I want to give a formal apology to the SDMB

Ditto about Boomers, and ditto sentiments from me, Shaggie. I hope you’re serious about change and not just charged full of dopamine due to New Relationship Energy. I’m willing to wait and see.

I often thought you were somewhat “out there” on numerous issues - not just gender related ones. Perhaps it was because my particular ox was never gored, but I never thought of you as a “bad person.”

Whatever your actual and perceived sins in the past, good luck on your efforts to improve.

Pigs on wing; could it be? :dubious:

Here’s to this one ending well for you, OP.

FWIW, male here, and the “everything I have ever said is true” thoroughly undercuts the whole apology from my perspective.

I’m not particularly interested in his browbeating, but if he decides to become a better poster, in a year or two I might believe it.

I for one, am glad for the sense of closure with regard to the Russian gambling hooker.

From many posts so far here, we have some good people here on SDMB. Cool.

Excuse me? You missed Little Nemo and me, both male non-whats. Maybe some others too.

I will add one more well-intentioned bit of advice here: perhaps instead of focusing on “helping”, you would be better served by doing more listening, and particularly to women (as this seems to be a weak area for you). It sounds like you’re listening to the one at home; now try listening to others as well.

So are you going to change your username to Shag-nicety now?

You said you didn’t recall any such remarks.

I don’t know what the ratio of make to female responses are in this thread, but things you’ve said in the past have been pretty awful, OP. And I agree with LHOD, your statement that these horrible things are “all true” does make your apology seem less than sincere.
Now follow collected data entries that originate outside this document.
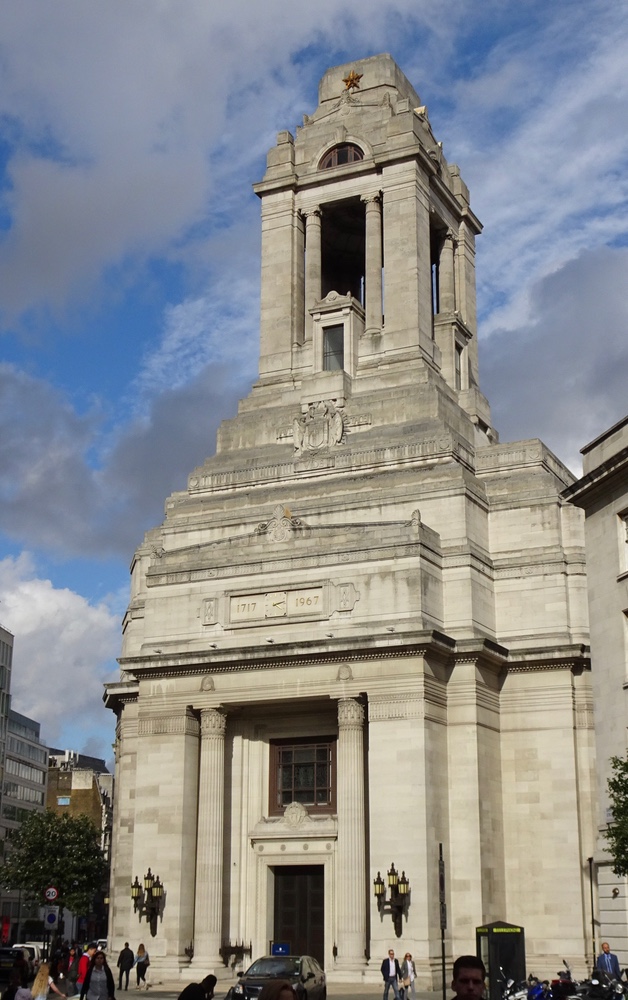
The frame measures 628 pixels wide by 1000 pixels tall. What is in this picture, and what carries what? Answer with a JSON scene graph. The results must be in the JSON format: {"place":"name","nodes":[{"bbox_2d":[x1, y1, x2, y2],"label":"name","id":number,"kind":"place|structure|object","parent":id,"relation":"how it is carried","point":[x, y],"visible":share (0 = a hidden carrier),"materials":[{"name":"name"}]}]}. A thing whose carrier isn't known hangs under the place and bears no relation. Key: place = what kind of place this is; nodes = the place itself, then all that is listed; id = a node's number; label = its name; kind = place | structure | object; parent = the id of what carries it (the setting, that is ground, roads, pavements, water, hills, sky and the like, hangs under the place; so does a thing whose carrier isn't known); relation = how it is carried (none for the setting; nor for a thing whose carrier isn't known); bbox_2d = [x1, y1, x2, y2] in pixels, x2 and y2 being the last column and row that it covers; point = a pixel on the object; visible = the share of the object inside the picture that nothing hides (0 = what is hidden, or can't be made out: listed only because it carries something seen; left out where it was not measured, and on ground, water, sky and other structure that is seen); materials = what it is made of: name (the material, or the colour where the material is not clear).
{"place":"outdoors","nodes":[
{"label":"outdoors","id":0,"kind":"place"},
{"bbox_2d":[0,618,49,948],"label":"office building","id":1,"kind":"structure","parent":0,"point":[41,750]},
{"bbox_2d":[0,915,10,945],"label":"red sign","id":2,"kind":"object","parent":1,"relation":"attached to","point":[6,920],"visible":0.96,"materials":[{"name":"red"}]},
{"bbox_2d":[0,552,120,754],"label":"cloud","id":3,"kind":"structure","parent":0,"point":[44,611],"materials":[{"name":"white"}]},
{"bbox_2d":[45,747,113,943],"label":"building","id":4,"kind":"structure","parent":0,"point":[52,794],"materials":[{"name":"beige brick"}]},
{"bbox_2d":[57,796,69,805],"label":"window","id":5,"kind":"structure","parent":4,"relation":"in","point":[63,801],"materials":[{"name":"blue glass"}]},
{"bbox_2d":[0,360,240,562],"label":"cloud","id":6,"kind":"structure","parent":0,"point":[42,495],"materials":[{"name":"grey"}]},
{"bbox_2d":[0,0,443,326],"label":"cloud","id":7,"kind":"structure","parent":0,"point":[42,252],"materials":[{"name":"white"}]},
{"bbox_2d":[88,979,457,999],"label":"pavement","id":8,"kind":"structure","parent":0,"point":[157,985],"materials":[{"name":"grey stone"}]},
{"bbox_2d":[80,951,115,999],"label":"woman","id":9,"kind":"object","parent":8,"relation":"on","point":[100,982],"visible":1},
{"bbox_2d":[117,941,134,988],"label":"person","id":10,"kind":"object","parent":8,"relation":"on","point":[125,957],"visible":1},
{"bbox_2d":[134,942,149,988],"label":"woman","id":11,"kind":"object","parent":8,"relation":"on","point":[142,946],"visible":0.99},
{"bbox_2d":[178,974,216,999],"label":"person","id":12,"kind":"object","parent":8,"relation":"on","point":[180,999],"visible":1},
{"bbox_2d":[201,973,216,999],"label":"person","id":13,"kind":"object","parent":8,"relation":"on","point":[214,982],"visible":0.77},
{"bbox_2d":[226,954,326,999],"label":"car","id":14,"kind":"object","parent":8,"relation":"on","point":[310,976],"visible":0.76,"materials":[{"name":"metal"}]},
{"bbox_2d":[381,948,401,999],"label":"man","id":15,"kind":"object","parent":8,"relation":"on","point":[388,963],"visible":0.99},
{"bbox_2d":[398,952,416,999],"label":"woman","id":16,"kind":"object","parent":8,"relation":"on","point":[405,957],"visible":0.99},
{"bbox_2d":[438,845,447,999],"label":"pole","id":17,"kind":"object","parent":8,"relation":"on","point":[443,948],"visible":0.89,"materials":[{"name":"black metal"}]},
{"bbox_2d":[0,0,627,763],"label":"sky","id":18,"kind":"structure","parent":0,"point":[485,46],"materials":[{"name":"blue"}]},
{"bbox_2d":[108,32,591,997],"label":"building","id":19,"kind":"structure","parent":0,"point":[497,747],"materials":[{"name":"stone"}]},
{"bbox_2d":[130,869,164,933],"label":"wall lamp","id":20,"kind":"object","parent":19,"relation":"attached to","point":[132,897],"visible":0.98,"materials":[{"name":"black metal"}]},
{"bbox_2d":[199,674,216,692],"label":"carved ornament","id":21,"kind":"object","parent":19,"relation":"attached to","point":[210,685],"visible":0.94,"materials":[{"name":"beige stone"}]},
{"bbox_2d":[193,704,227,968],"label":"column","id":22,"kind":"structure","parent":19,"relation":"attached to","point":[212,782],"materials":[{"name":"white stone"}]},
{"bbox_2d":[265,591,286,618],"label":"clock","id":23,"kind":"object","parent":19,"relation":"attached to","point":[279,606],"visible":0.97,"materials":[{"name":"beige stone"}]},
{"bbox_2d":[202,582,357,628],"label":"inscription panel","id":24,"kind":"object","parent":19,"relation":"attached to","point":[281,611],"visible":0.97,"materials":[{"name":"stone"}]},
{"bbox_2d":[258,505,302,543],"label":"ornament","id":25,"kind":"object","parent":19,"relation":"attached to","point":[277,531],"visible":0.96,"materials":[{"name":"white stone"}]},
{"bbox_2d":[283,802,308,825],"label":"carved ornament","id":26,"kind":"object","parent":19,"relation":"attached to","point":[296,805],"visible":0.96,"materials":[{"name":"white stone"}]},
{"bbox_2d":[271,863,325,964],"label":"door","id":27,"kind":"structure","parent":19,"relation":"in","point":[287,901],"materials":[{"name":"brown wood"}]},
{"bbox_2d":[268,736,335,812],"label":"window","id":28,"kind":"structure","parent":19,"relation":"in","point":[312,782],"materials":[{"name":"brown glass"}]},
{"bbox_2d":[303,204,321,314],"label":"column","id":29,"kind":"structure","parent":19,"relation":"attached to","point":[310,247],"materials":[{"name":"white stone"}]},
{"bbox_2d":[291,401,345,452],"label":"coat of arms","id":30,"kind":"object","parent":19,"relation":"attached to","point":[338,425],"visible":0.97},
{"bbox_2d":[322,324,344,370],"label":"window","id":31,"kind":"structure","parent":19,"relation":"in","point":[333,337],"materials":[{"name":"glass"}]},
{"bbox_2d":[318,142,364,170],"label":"arched window","id":32,"kind":"structure","parent":19,"relation":"in","point":[342,160],"materials":[{"name":"black glass"}]},
{"bbox_2d":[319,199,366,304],"label":"opening","id":33,"kind":"object","parent":19,"relation":"in","point":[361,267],"visible":0.4,"materials":[{"name":"black"}]},
{"bbox_2d":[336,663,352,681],"label":"carved ornament","id":34,"kind":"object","parent":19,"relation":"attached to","point":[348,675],"visible":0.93,"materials":[{"name":"beige stone"}]},
{"bbox_2d":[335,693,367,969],"label":"column","id":35,"kind":"structure","parent":19,"relation":"attached to","point":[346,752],"materials":[{"name":"stone"}]},
{"bbox_2d":[342,69,362,91],"label":"star ornament","id":36,"kind":"object","parent":19,"relation":"on","point":[346,81],"visible":0.92,"materials":[{"name":"gold metal"}]},
{"bbox_2d":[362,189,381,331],"label":"column","id":37,"kind":"structure","parent":19,"relation":"attached to","point":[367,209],"materials":[{"name":"stone"}]},
{"bbox_2d":[373,865,410,932],"label":"wall lamp","id":38,"kind":"object","parent":19,"relation":"attached to","point":[378,890],"visible":0.98,"materials":[{"name":"black metal"}]},
{"bbox_2d":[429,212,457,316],"label":"opening","id":39,"kind":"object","parent":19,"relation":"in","point":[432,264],"visible":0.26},
{"bbox_2d":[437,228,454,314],"label":"column","id":40,"kind":"structure","parent":19,"relation":"attached to","point":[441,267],"materials":[{"name":"white stone"}]},
{"bbox_2d":[454,343,462,389],"label":"window","id":41,"kind":"structure","parent":19,"relation":"in","point":[457,373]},
{"bbox_2d":[480,243,627,467],"label":"cloud","id":42,"kind":"structure","parent":0,"point":[567,361],"materials":[{"name":"grey"}]},
{"bbox_2d":[562,411,627,977],"label":"building","id":43,"kind":"structure","parent":0,"point":[586,540],"materials":[{"name":"stone"}]},
{"bbox_2d":[617,508,627,575],"label":"window","id":44,"kind":"structure","parent":43,"relation":"in","point":[625,523],"materials":[{"name":"white"}]},
{"bbox_2d":[622,606,627,684],"label":"window","id":45,"kind":"structure","parent":43,"relation":"in","point":[627,632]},
{"label":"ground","id":46,"kind":"structure","parent":0},
{"bbox_2d":[0,945,32,983],"label":"car","id":47,"kind":"object","parent":46,"relation":"on","point":[10,959],"visible":0.72,"materials":[{"name":"black metal"}]},
{"bbox_2d":[10,974,33,999],"label":"person","id":48,"kind":"object","parent":46,"relation":"on","point":[27,993],"visible":0.98},
{"bbox_2d":[10,942,41,962],"label":"car","id":49,"kind":"object","parent":46,"relation":"on","point":[27,946],"visible":0.31,"materials":[{"name":"white metal"}]},
{"bbox_2d":[30,962,66,999],"label":"woman","id":50,"kind":"object","parent":46,"relation":"on","point":[39,976],"visible":0.99},
{"bbox_2d":[43,884,57,962],"label":"sign pole","id":51,"kind":"object","parent":46,"relation":"on","point":[50,921],"visible":0.67,"materials":[{"name":"grey metal"}]},
{"bbox_2d":[43,907,58,927],"label":"traffic sign","id":52,"kind":"object","parent":51,"relation":"attached to","point":[50,918],"visible":0.93,"materials":[{"name":"white metal"}]},
{"bbox_2d":[44,886,58,901],"label":"traffic sign","id":53,"kind":"object","parent":51,"relation":"attached to","point":[54,891],"visible":0.96,"materials":[{"name":"white metal"}]},
{"bbox_2d":[1,807,107,922],"label":"tree","id":54,"kind":"object","parent":46,"relation":"on","point":[46,831],"visible":0.91,"materials":[{"name":"green plant"}]},
{"bbox_2d":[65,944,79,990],"label":"person","id":55,"kind":"object","parent":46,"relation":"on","point":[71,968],"visible":0.73},
{"bbox_2d":[77,944,96,996],"label":"person","id":56,"kind":"object","parent":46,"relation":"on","point":[83,970],"visible":0.7},
{"bbox_2d":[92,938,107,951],"label":"car","id":57,"kind":"object","parent":46,"relation":"on","point":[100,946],"visible":0.29,"materials":[{"name":"white"}]},
{"bbox_2d":[220,939,252,969],"label":"iron fence","id":58,"kind":"object","parent":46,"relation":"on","point":[251,946],"visible":0.67,"materials":[{"name":"black metal"}]},
{"bbox_2d":[258,979,297,999],"label":"person","id":59,"kind":"object","parent":46,"relation":"on","point":[279,985],"visible":1},
{"bbox_2d":[270,941,290,955],"label":"blue sign","id":60,"kind":"object","parent":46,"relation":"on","point":[277,948],"visible":0.88,"materials":[{"name":"blue"}]},
{"bbox_2d":[451,955,487,999],"label":"man","id":61,"kind":"object","parent":46,"relation":"on","point":[470,989],"visible":0.99},
{"bbox_2d":[475,921,525,996],"label":"telephone booth","id":62,"kind":"object","parent":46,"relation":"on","point":[522,968],"visible":0.8,"materials":[{"name":"black metal"}]},
{"bbox_2d":[500,970,532,999],"label":"motorcycle","id":63,"kind":"object","parent":46,"relation":"on","point":[518,995],"visible":0.7,"materials":[{"name":"metal"}]},
{"bbox_2d":[526,975,552,999],"label":"motorcycle","id":64,"kind":"object","parent":46,"relation":"on","point":[537,995],"visible":0.68,"materials":[{"name":"blue metal"}]},
{"bbox_2d":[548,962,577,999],"label":"motorcycle","id":65,"kind":"object","parent":46,"relation":"on","point":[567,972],"visible":0.78,"materials":[{"name":"black"}]},
{"bbox_2d":[587,856,596,963],"label":"pole","id":66,"kind":"object","parent":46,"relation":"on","point":[592,920],"visible":0.81,"materials":[{"name":"black metal"}]},
{"bbox_2d":[566,968,626,999],"label":"motorcycle","id":67,"kind":"object","parent":46,"relation":"on","point":[598,997],"visible":0.94,"materials":[{"name":"black metal"}]},
{"bbox_2d":[596,942,620,979],"label":"man","id":68,"kind":"object","parent":46,"relation":"on","point":[611,959],"visible":0.67},
{"bbox_2d":[604,752,627,876],"label":"tree","id":69,"kind":"object","parent":46,"relation":"on","point":[627,807],"visible":1,"materials":[{"name":"green plant"}]}
]}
Thank you, I appreciate that. I’m glad things are going well with the priest and you found someone compatible. I hope the kids are doing well too. I don’t go out to new england often but if you’re in Indy for any reason we could meet up for a beer.

I don’t recall saying that.
I keed! I keed! :slight_smile: Thanks.

Damned if you do, damned if you don’t, eh?

Good luck to you as you go forward!

Really?

The targets of hurtful comments have been more hurt and maybe are more skeptical and slower to forgive than those who have not been the targets blows your mind?

Recognizing that you’ve been an ass and trying to atone is A Good Thing. As someone who has not been very impacted by his past behaviors I can recognize that. And I can (and btw do) wish him and his beloved a good path forward with that as a start. It is however not my place to grant or to withhold forgiveness or to define what would or should earn it.

It’s also worth noting that sincere apologies and genuine atonement do not require forgiveness from the aggrieved parties (nor does forgiveness require the offender to repent). Repentance and forgiveness are obviously linked but do not impose burdens on one another.

I concur, on all points. I wish him well in his journey, but the start is a little shaky.

Any major change typically has a “shaky start” — by the very definition of change meaning a change from one’s recent history. ‘Personal inertia’, if I can call it that, can hinder one’s attempts to change. Especially early attempts. But eventually a new trajectory is defined, and let’s hope those trajectories are dramatically different.

Say, Shagnasty, what about your promise to the He-Man Woman-Haters Club?

Rather. Starting out with saying he wasn’t wrong, just nasty about being right? :rolleyes:

No, what blows her mind isn’t that the male posters in this thread are less skeptical and quicker to forgive. It’s the male posters who say they don’t even remember Shagnasty having said anything objectionable in the first place.

“I’m not sorry for the things I said, just the way I said them.” Rather limited scope to this apology.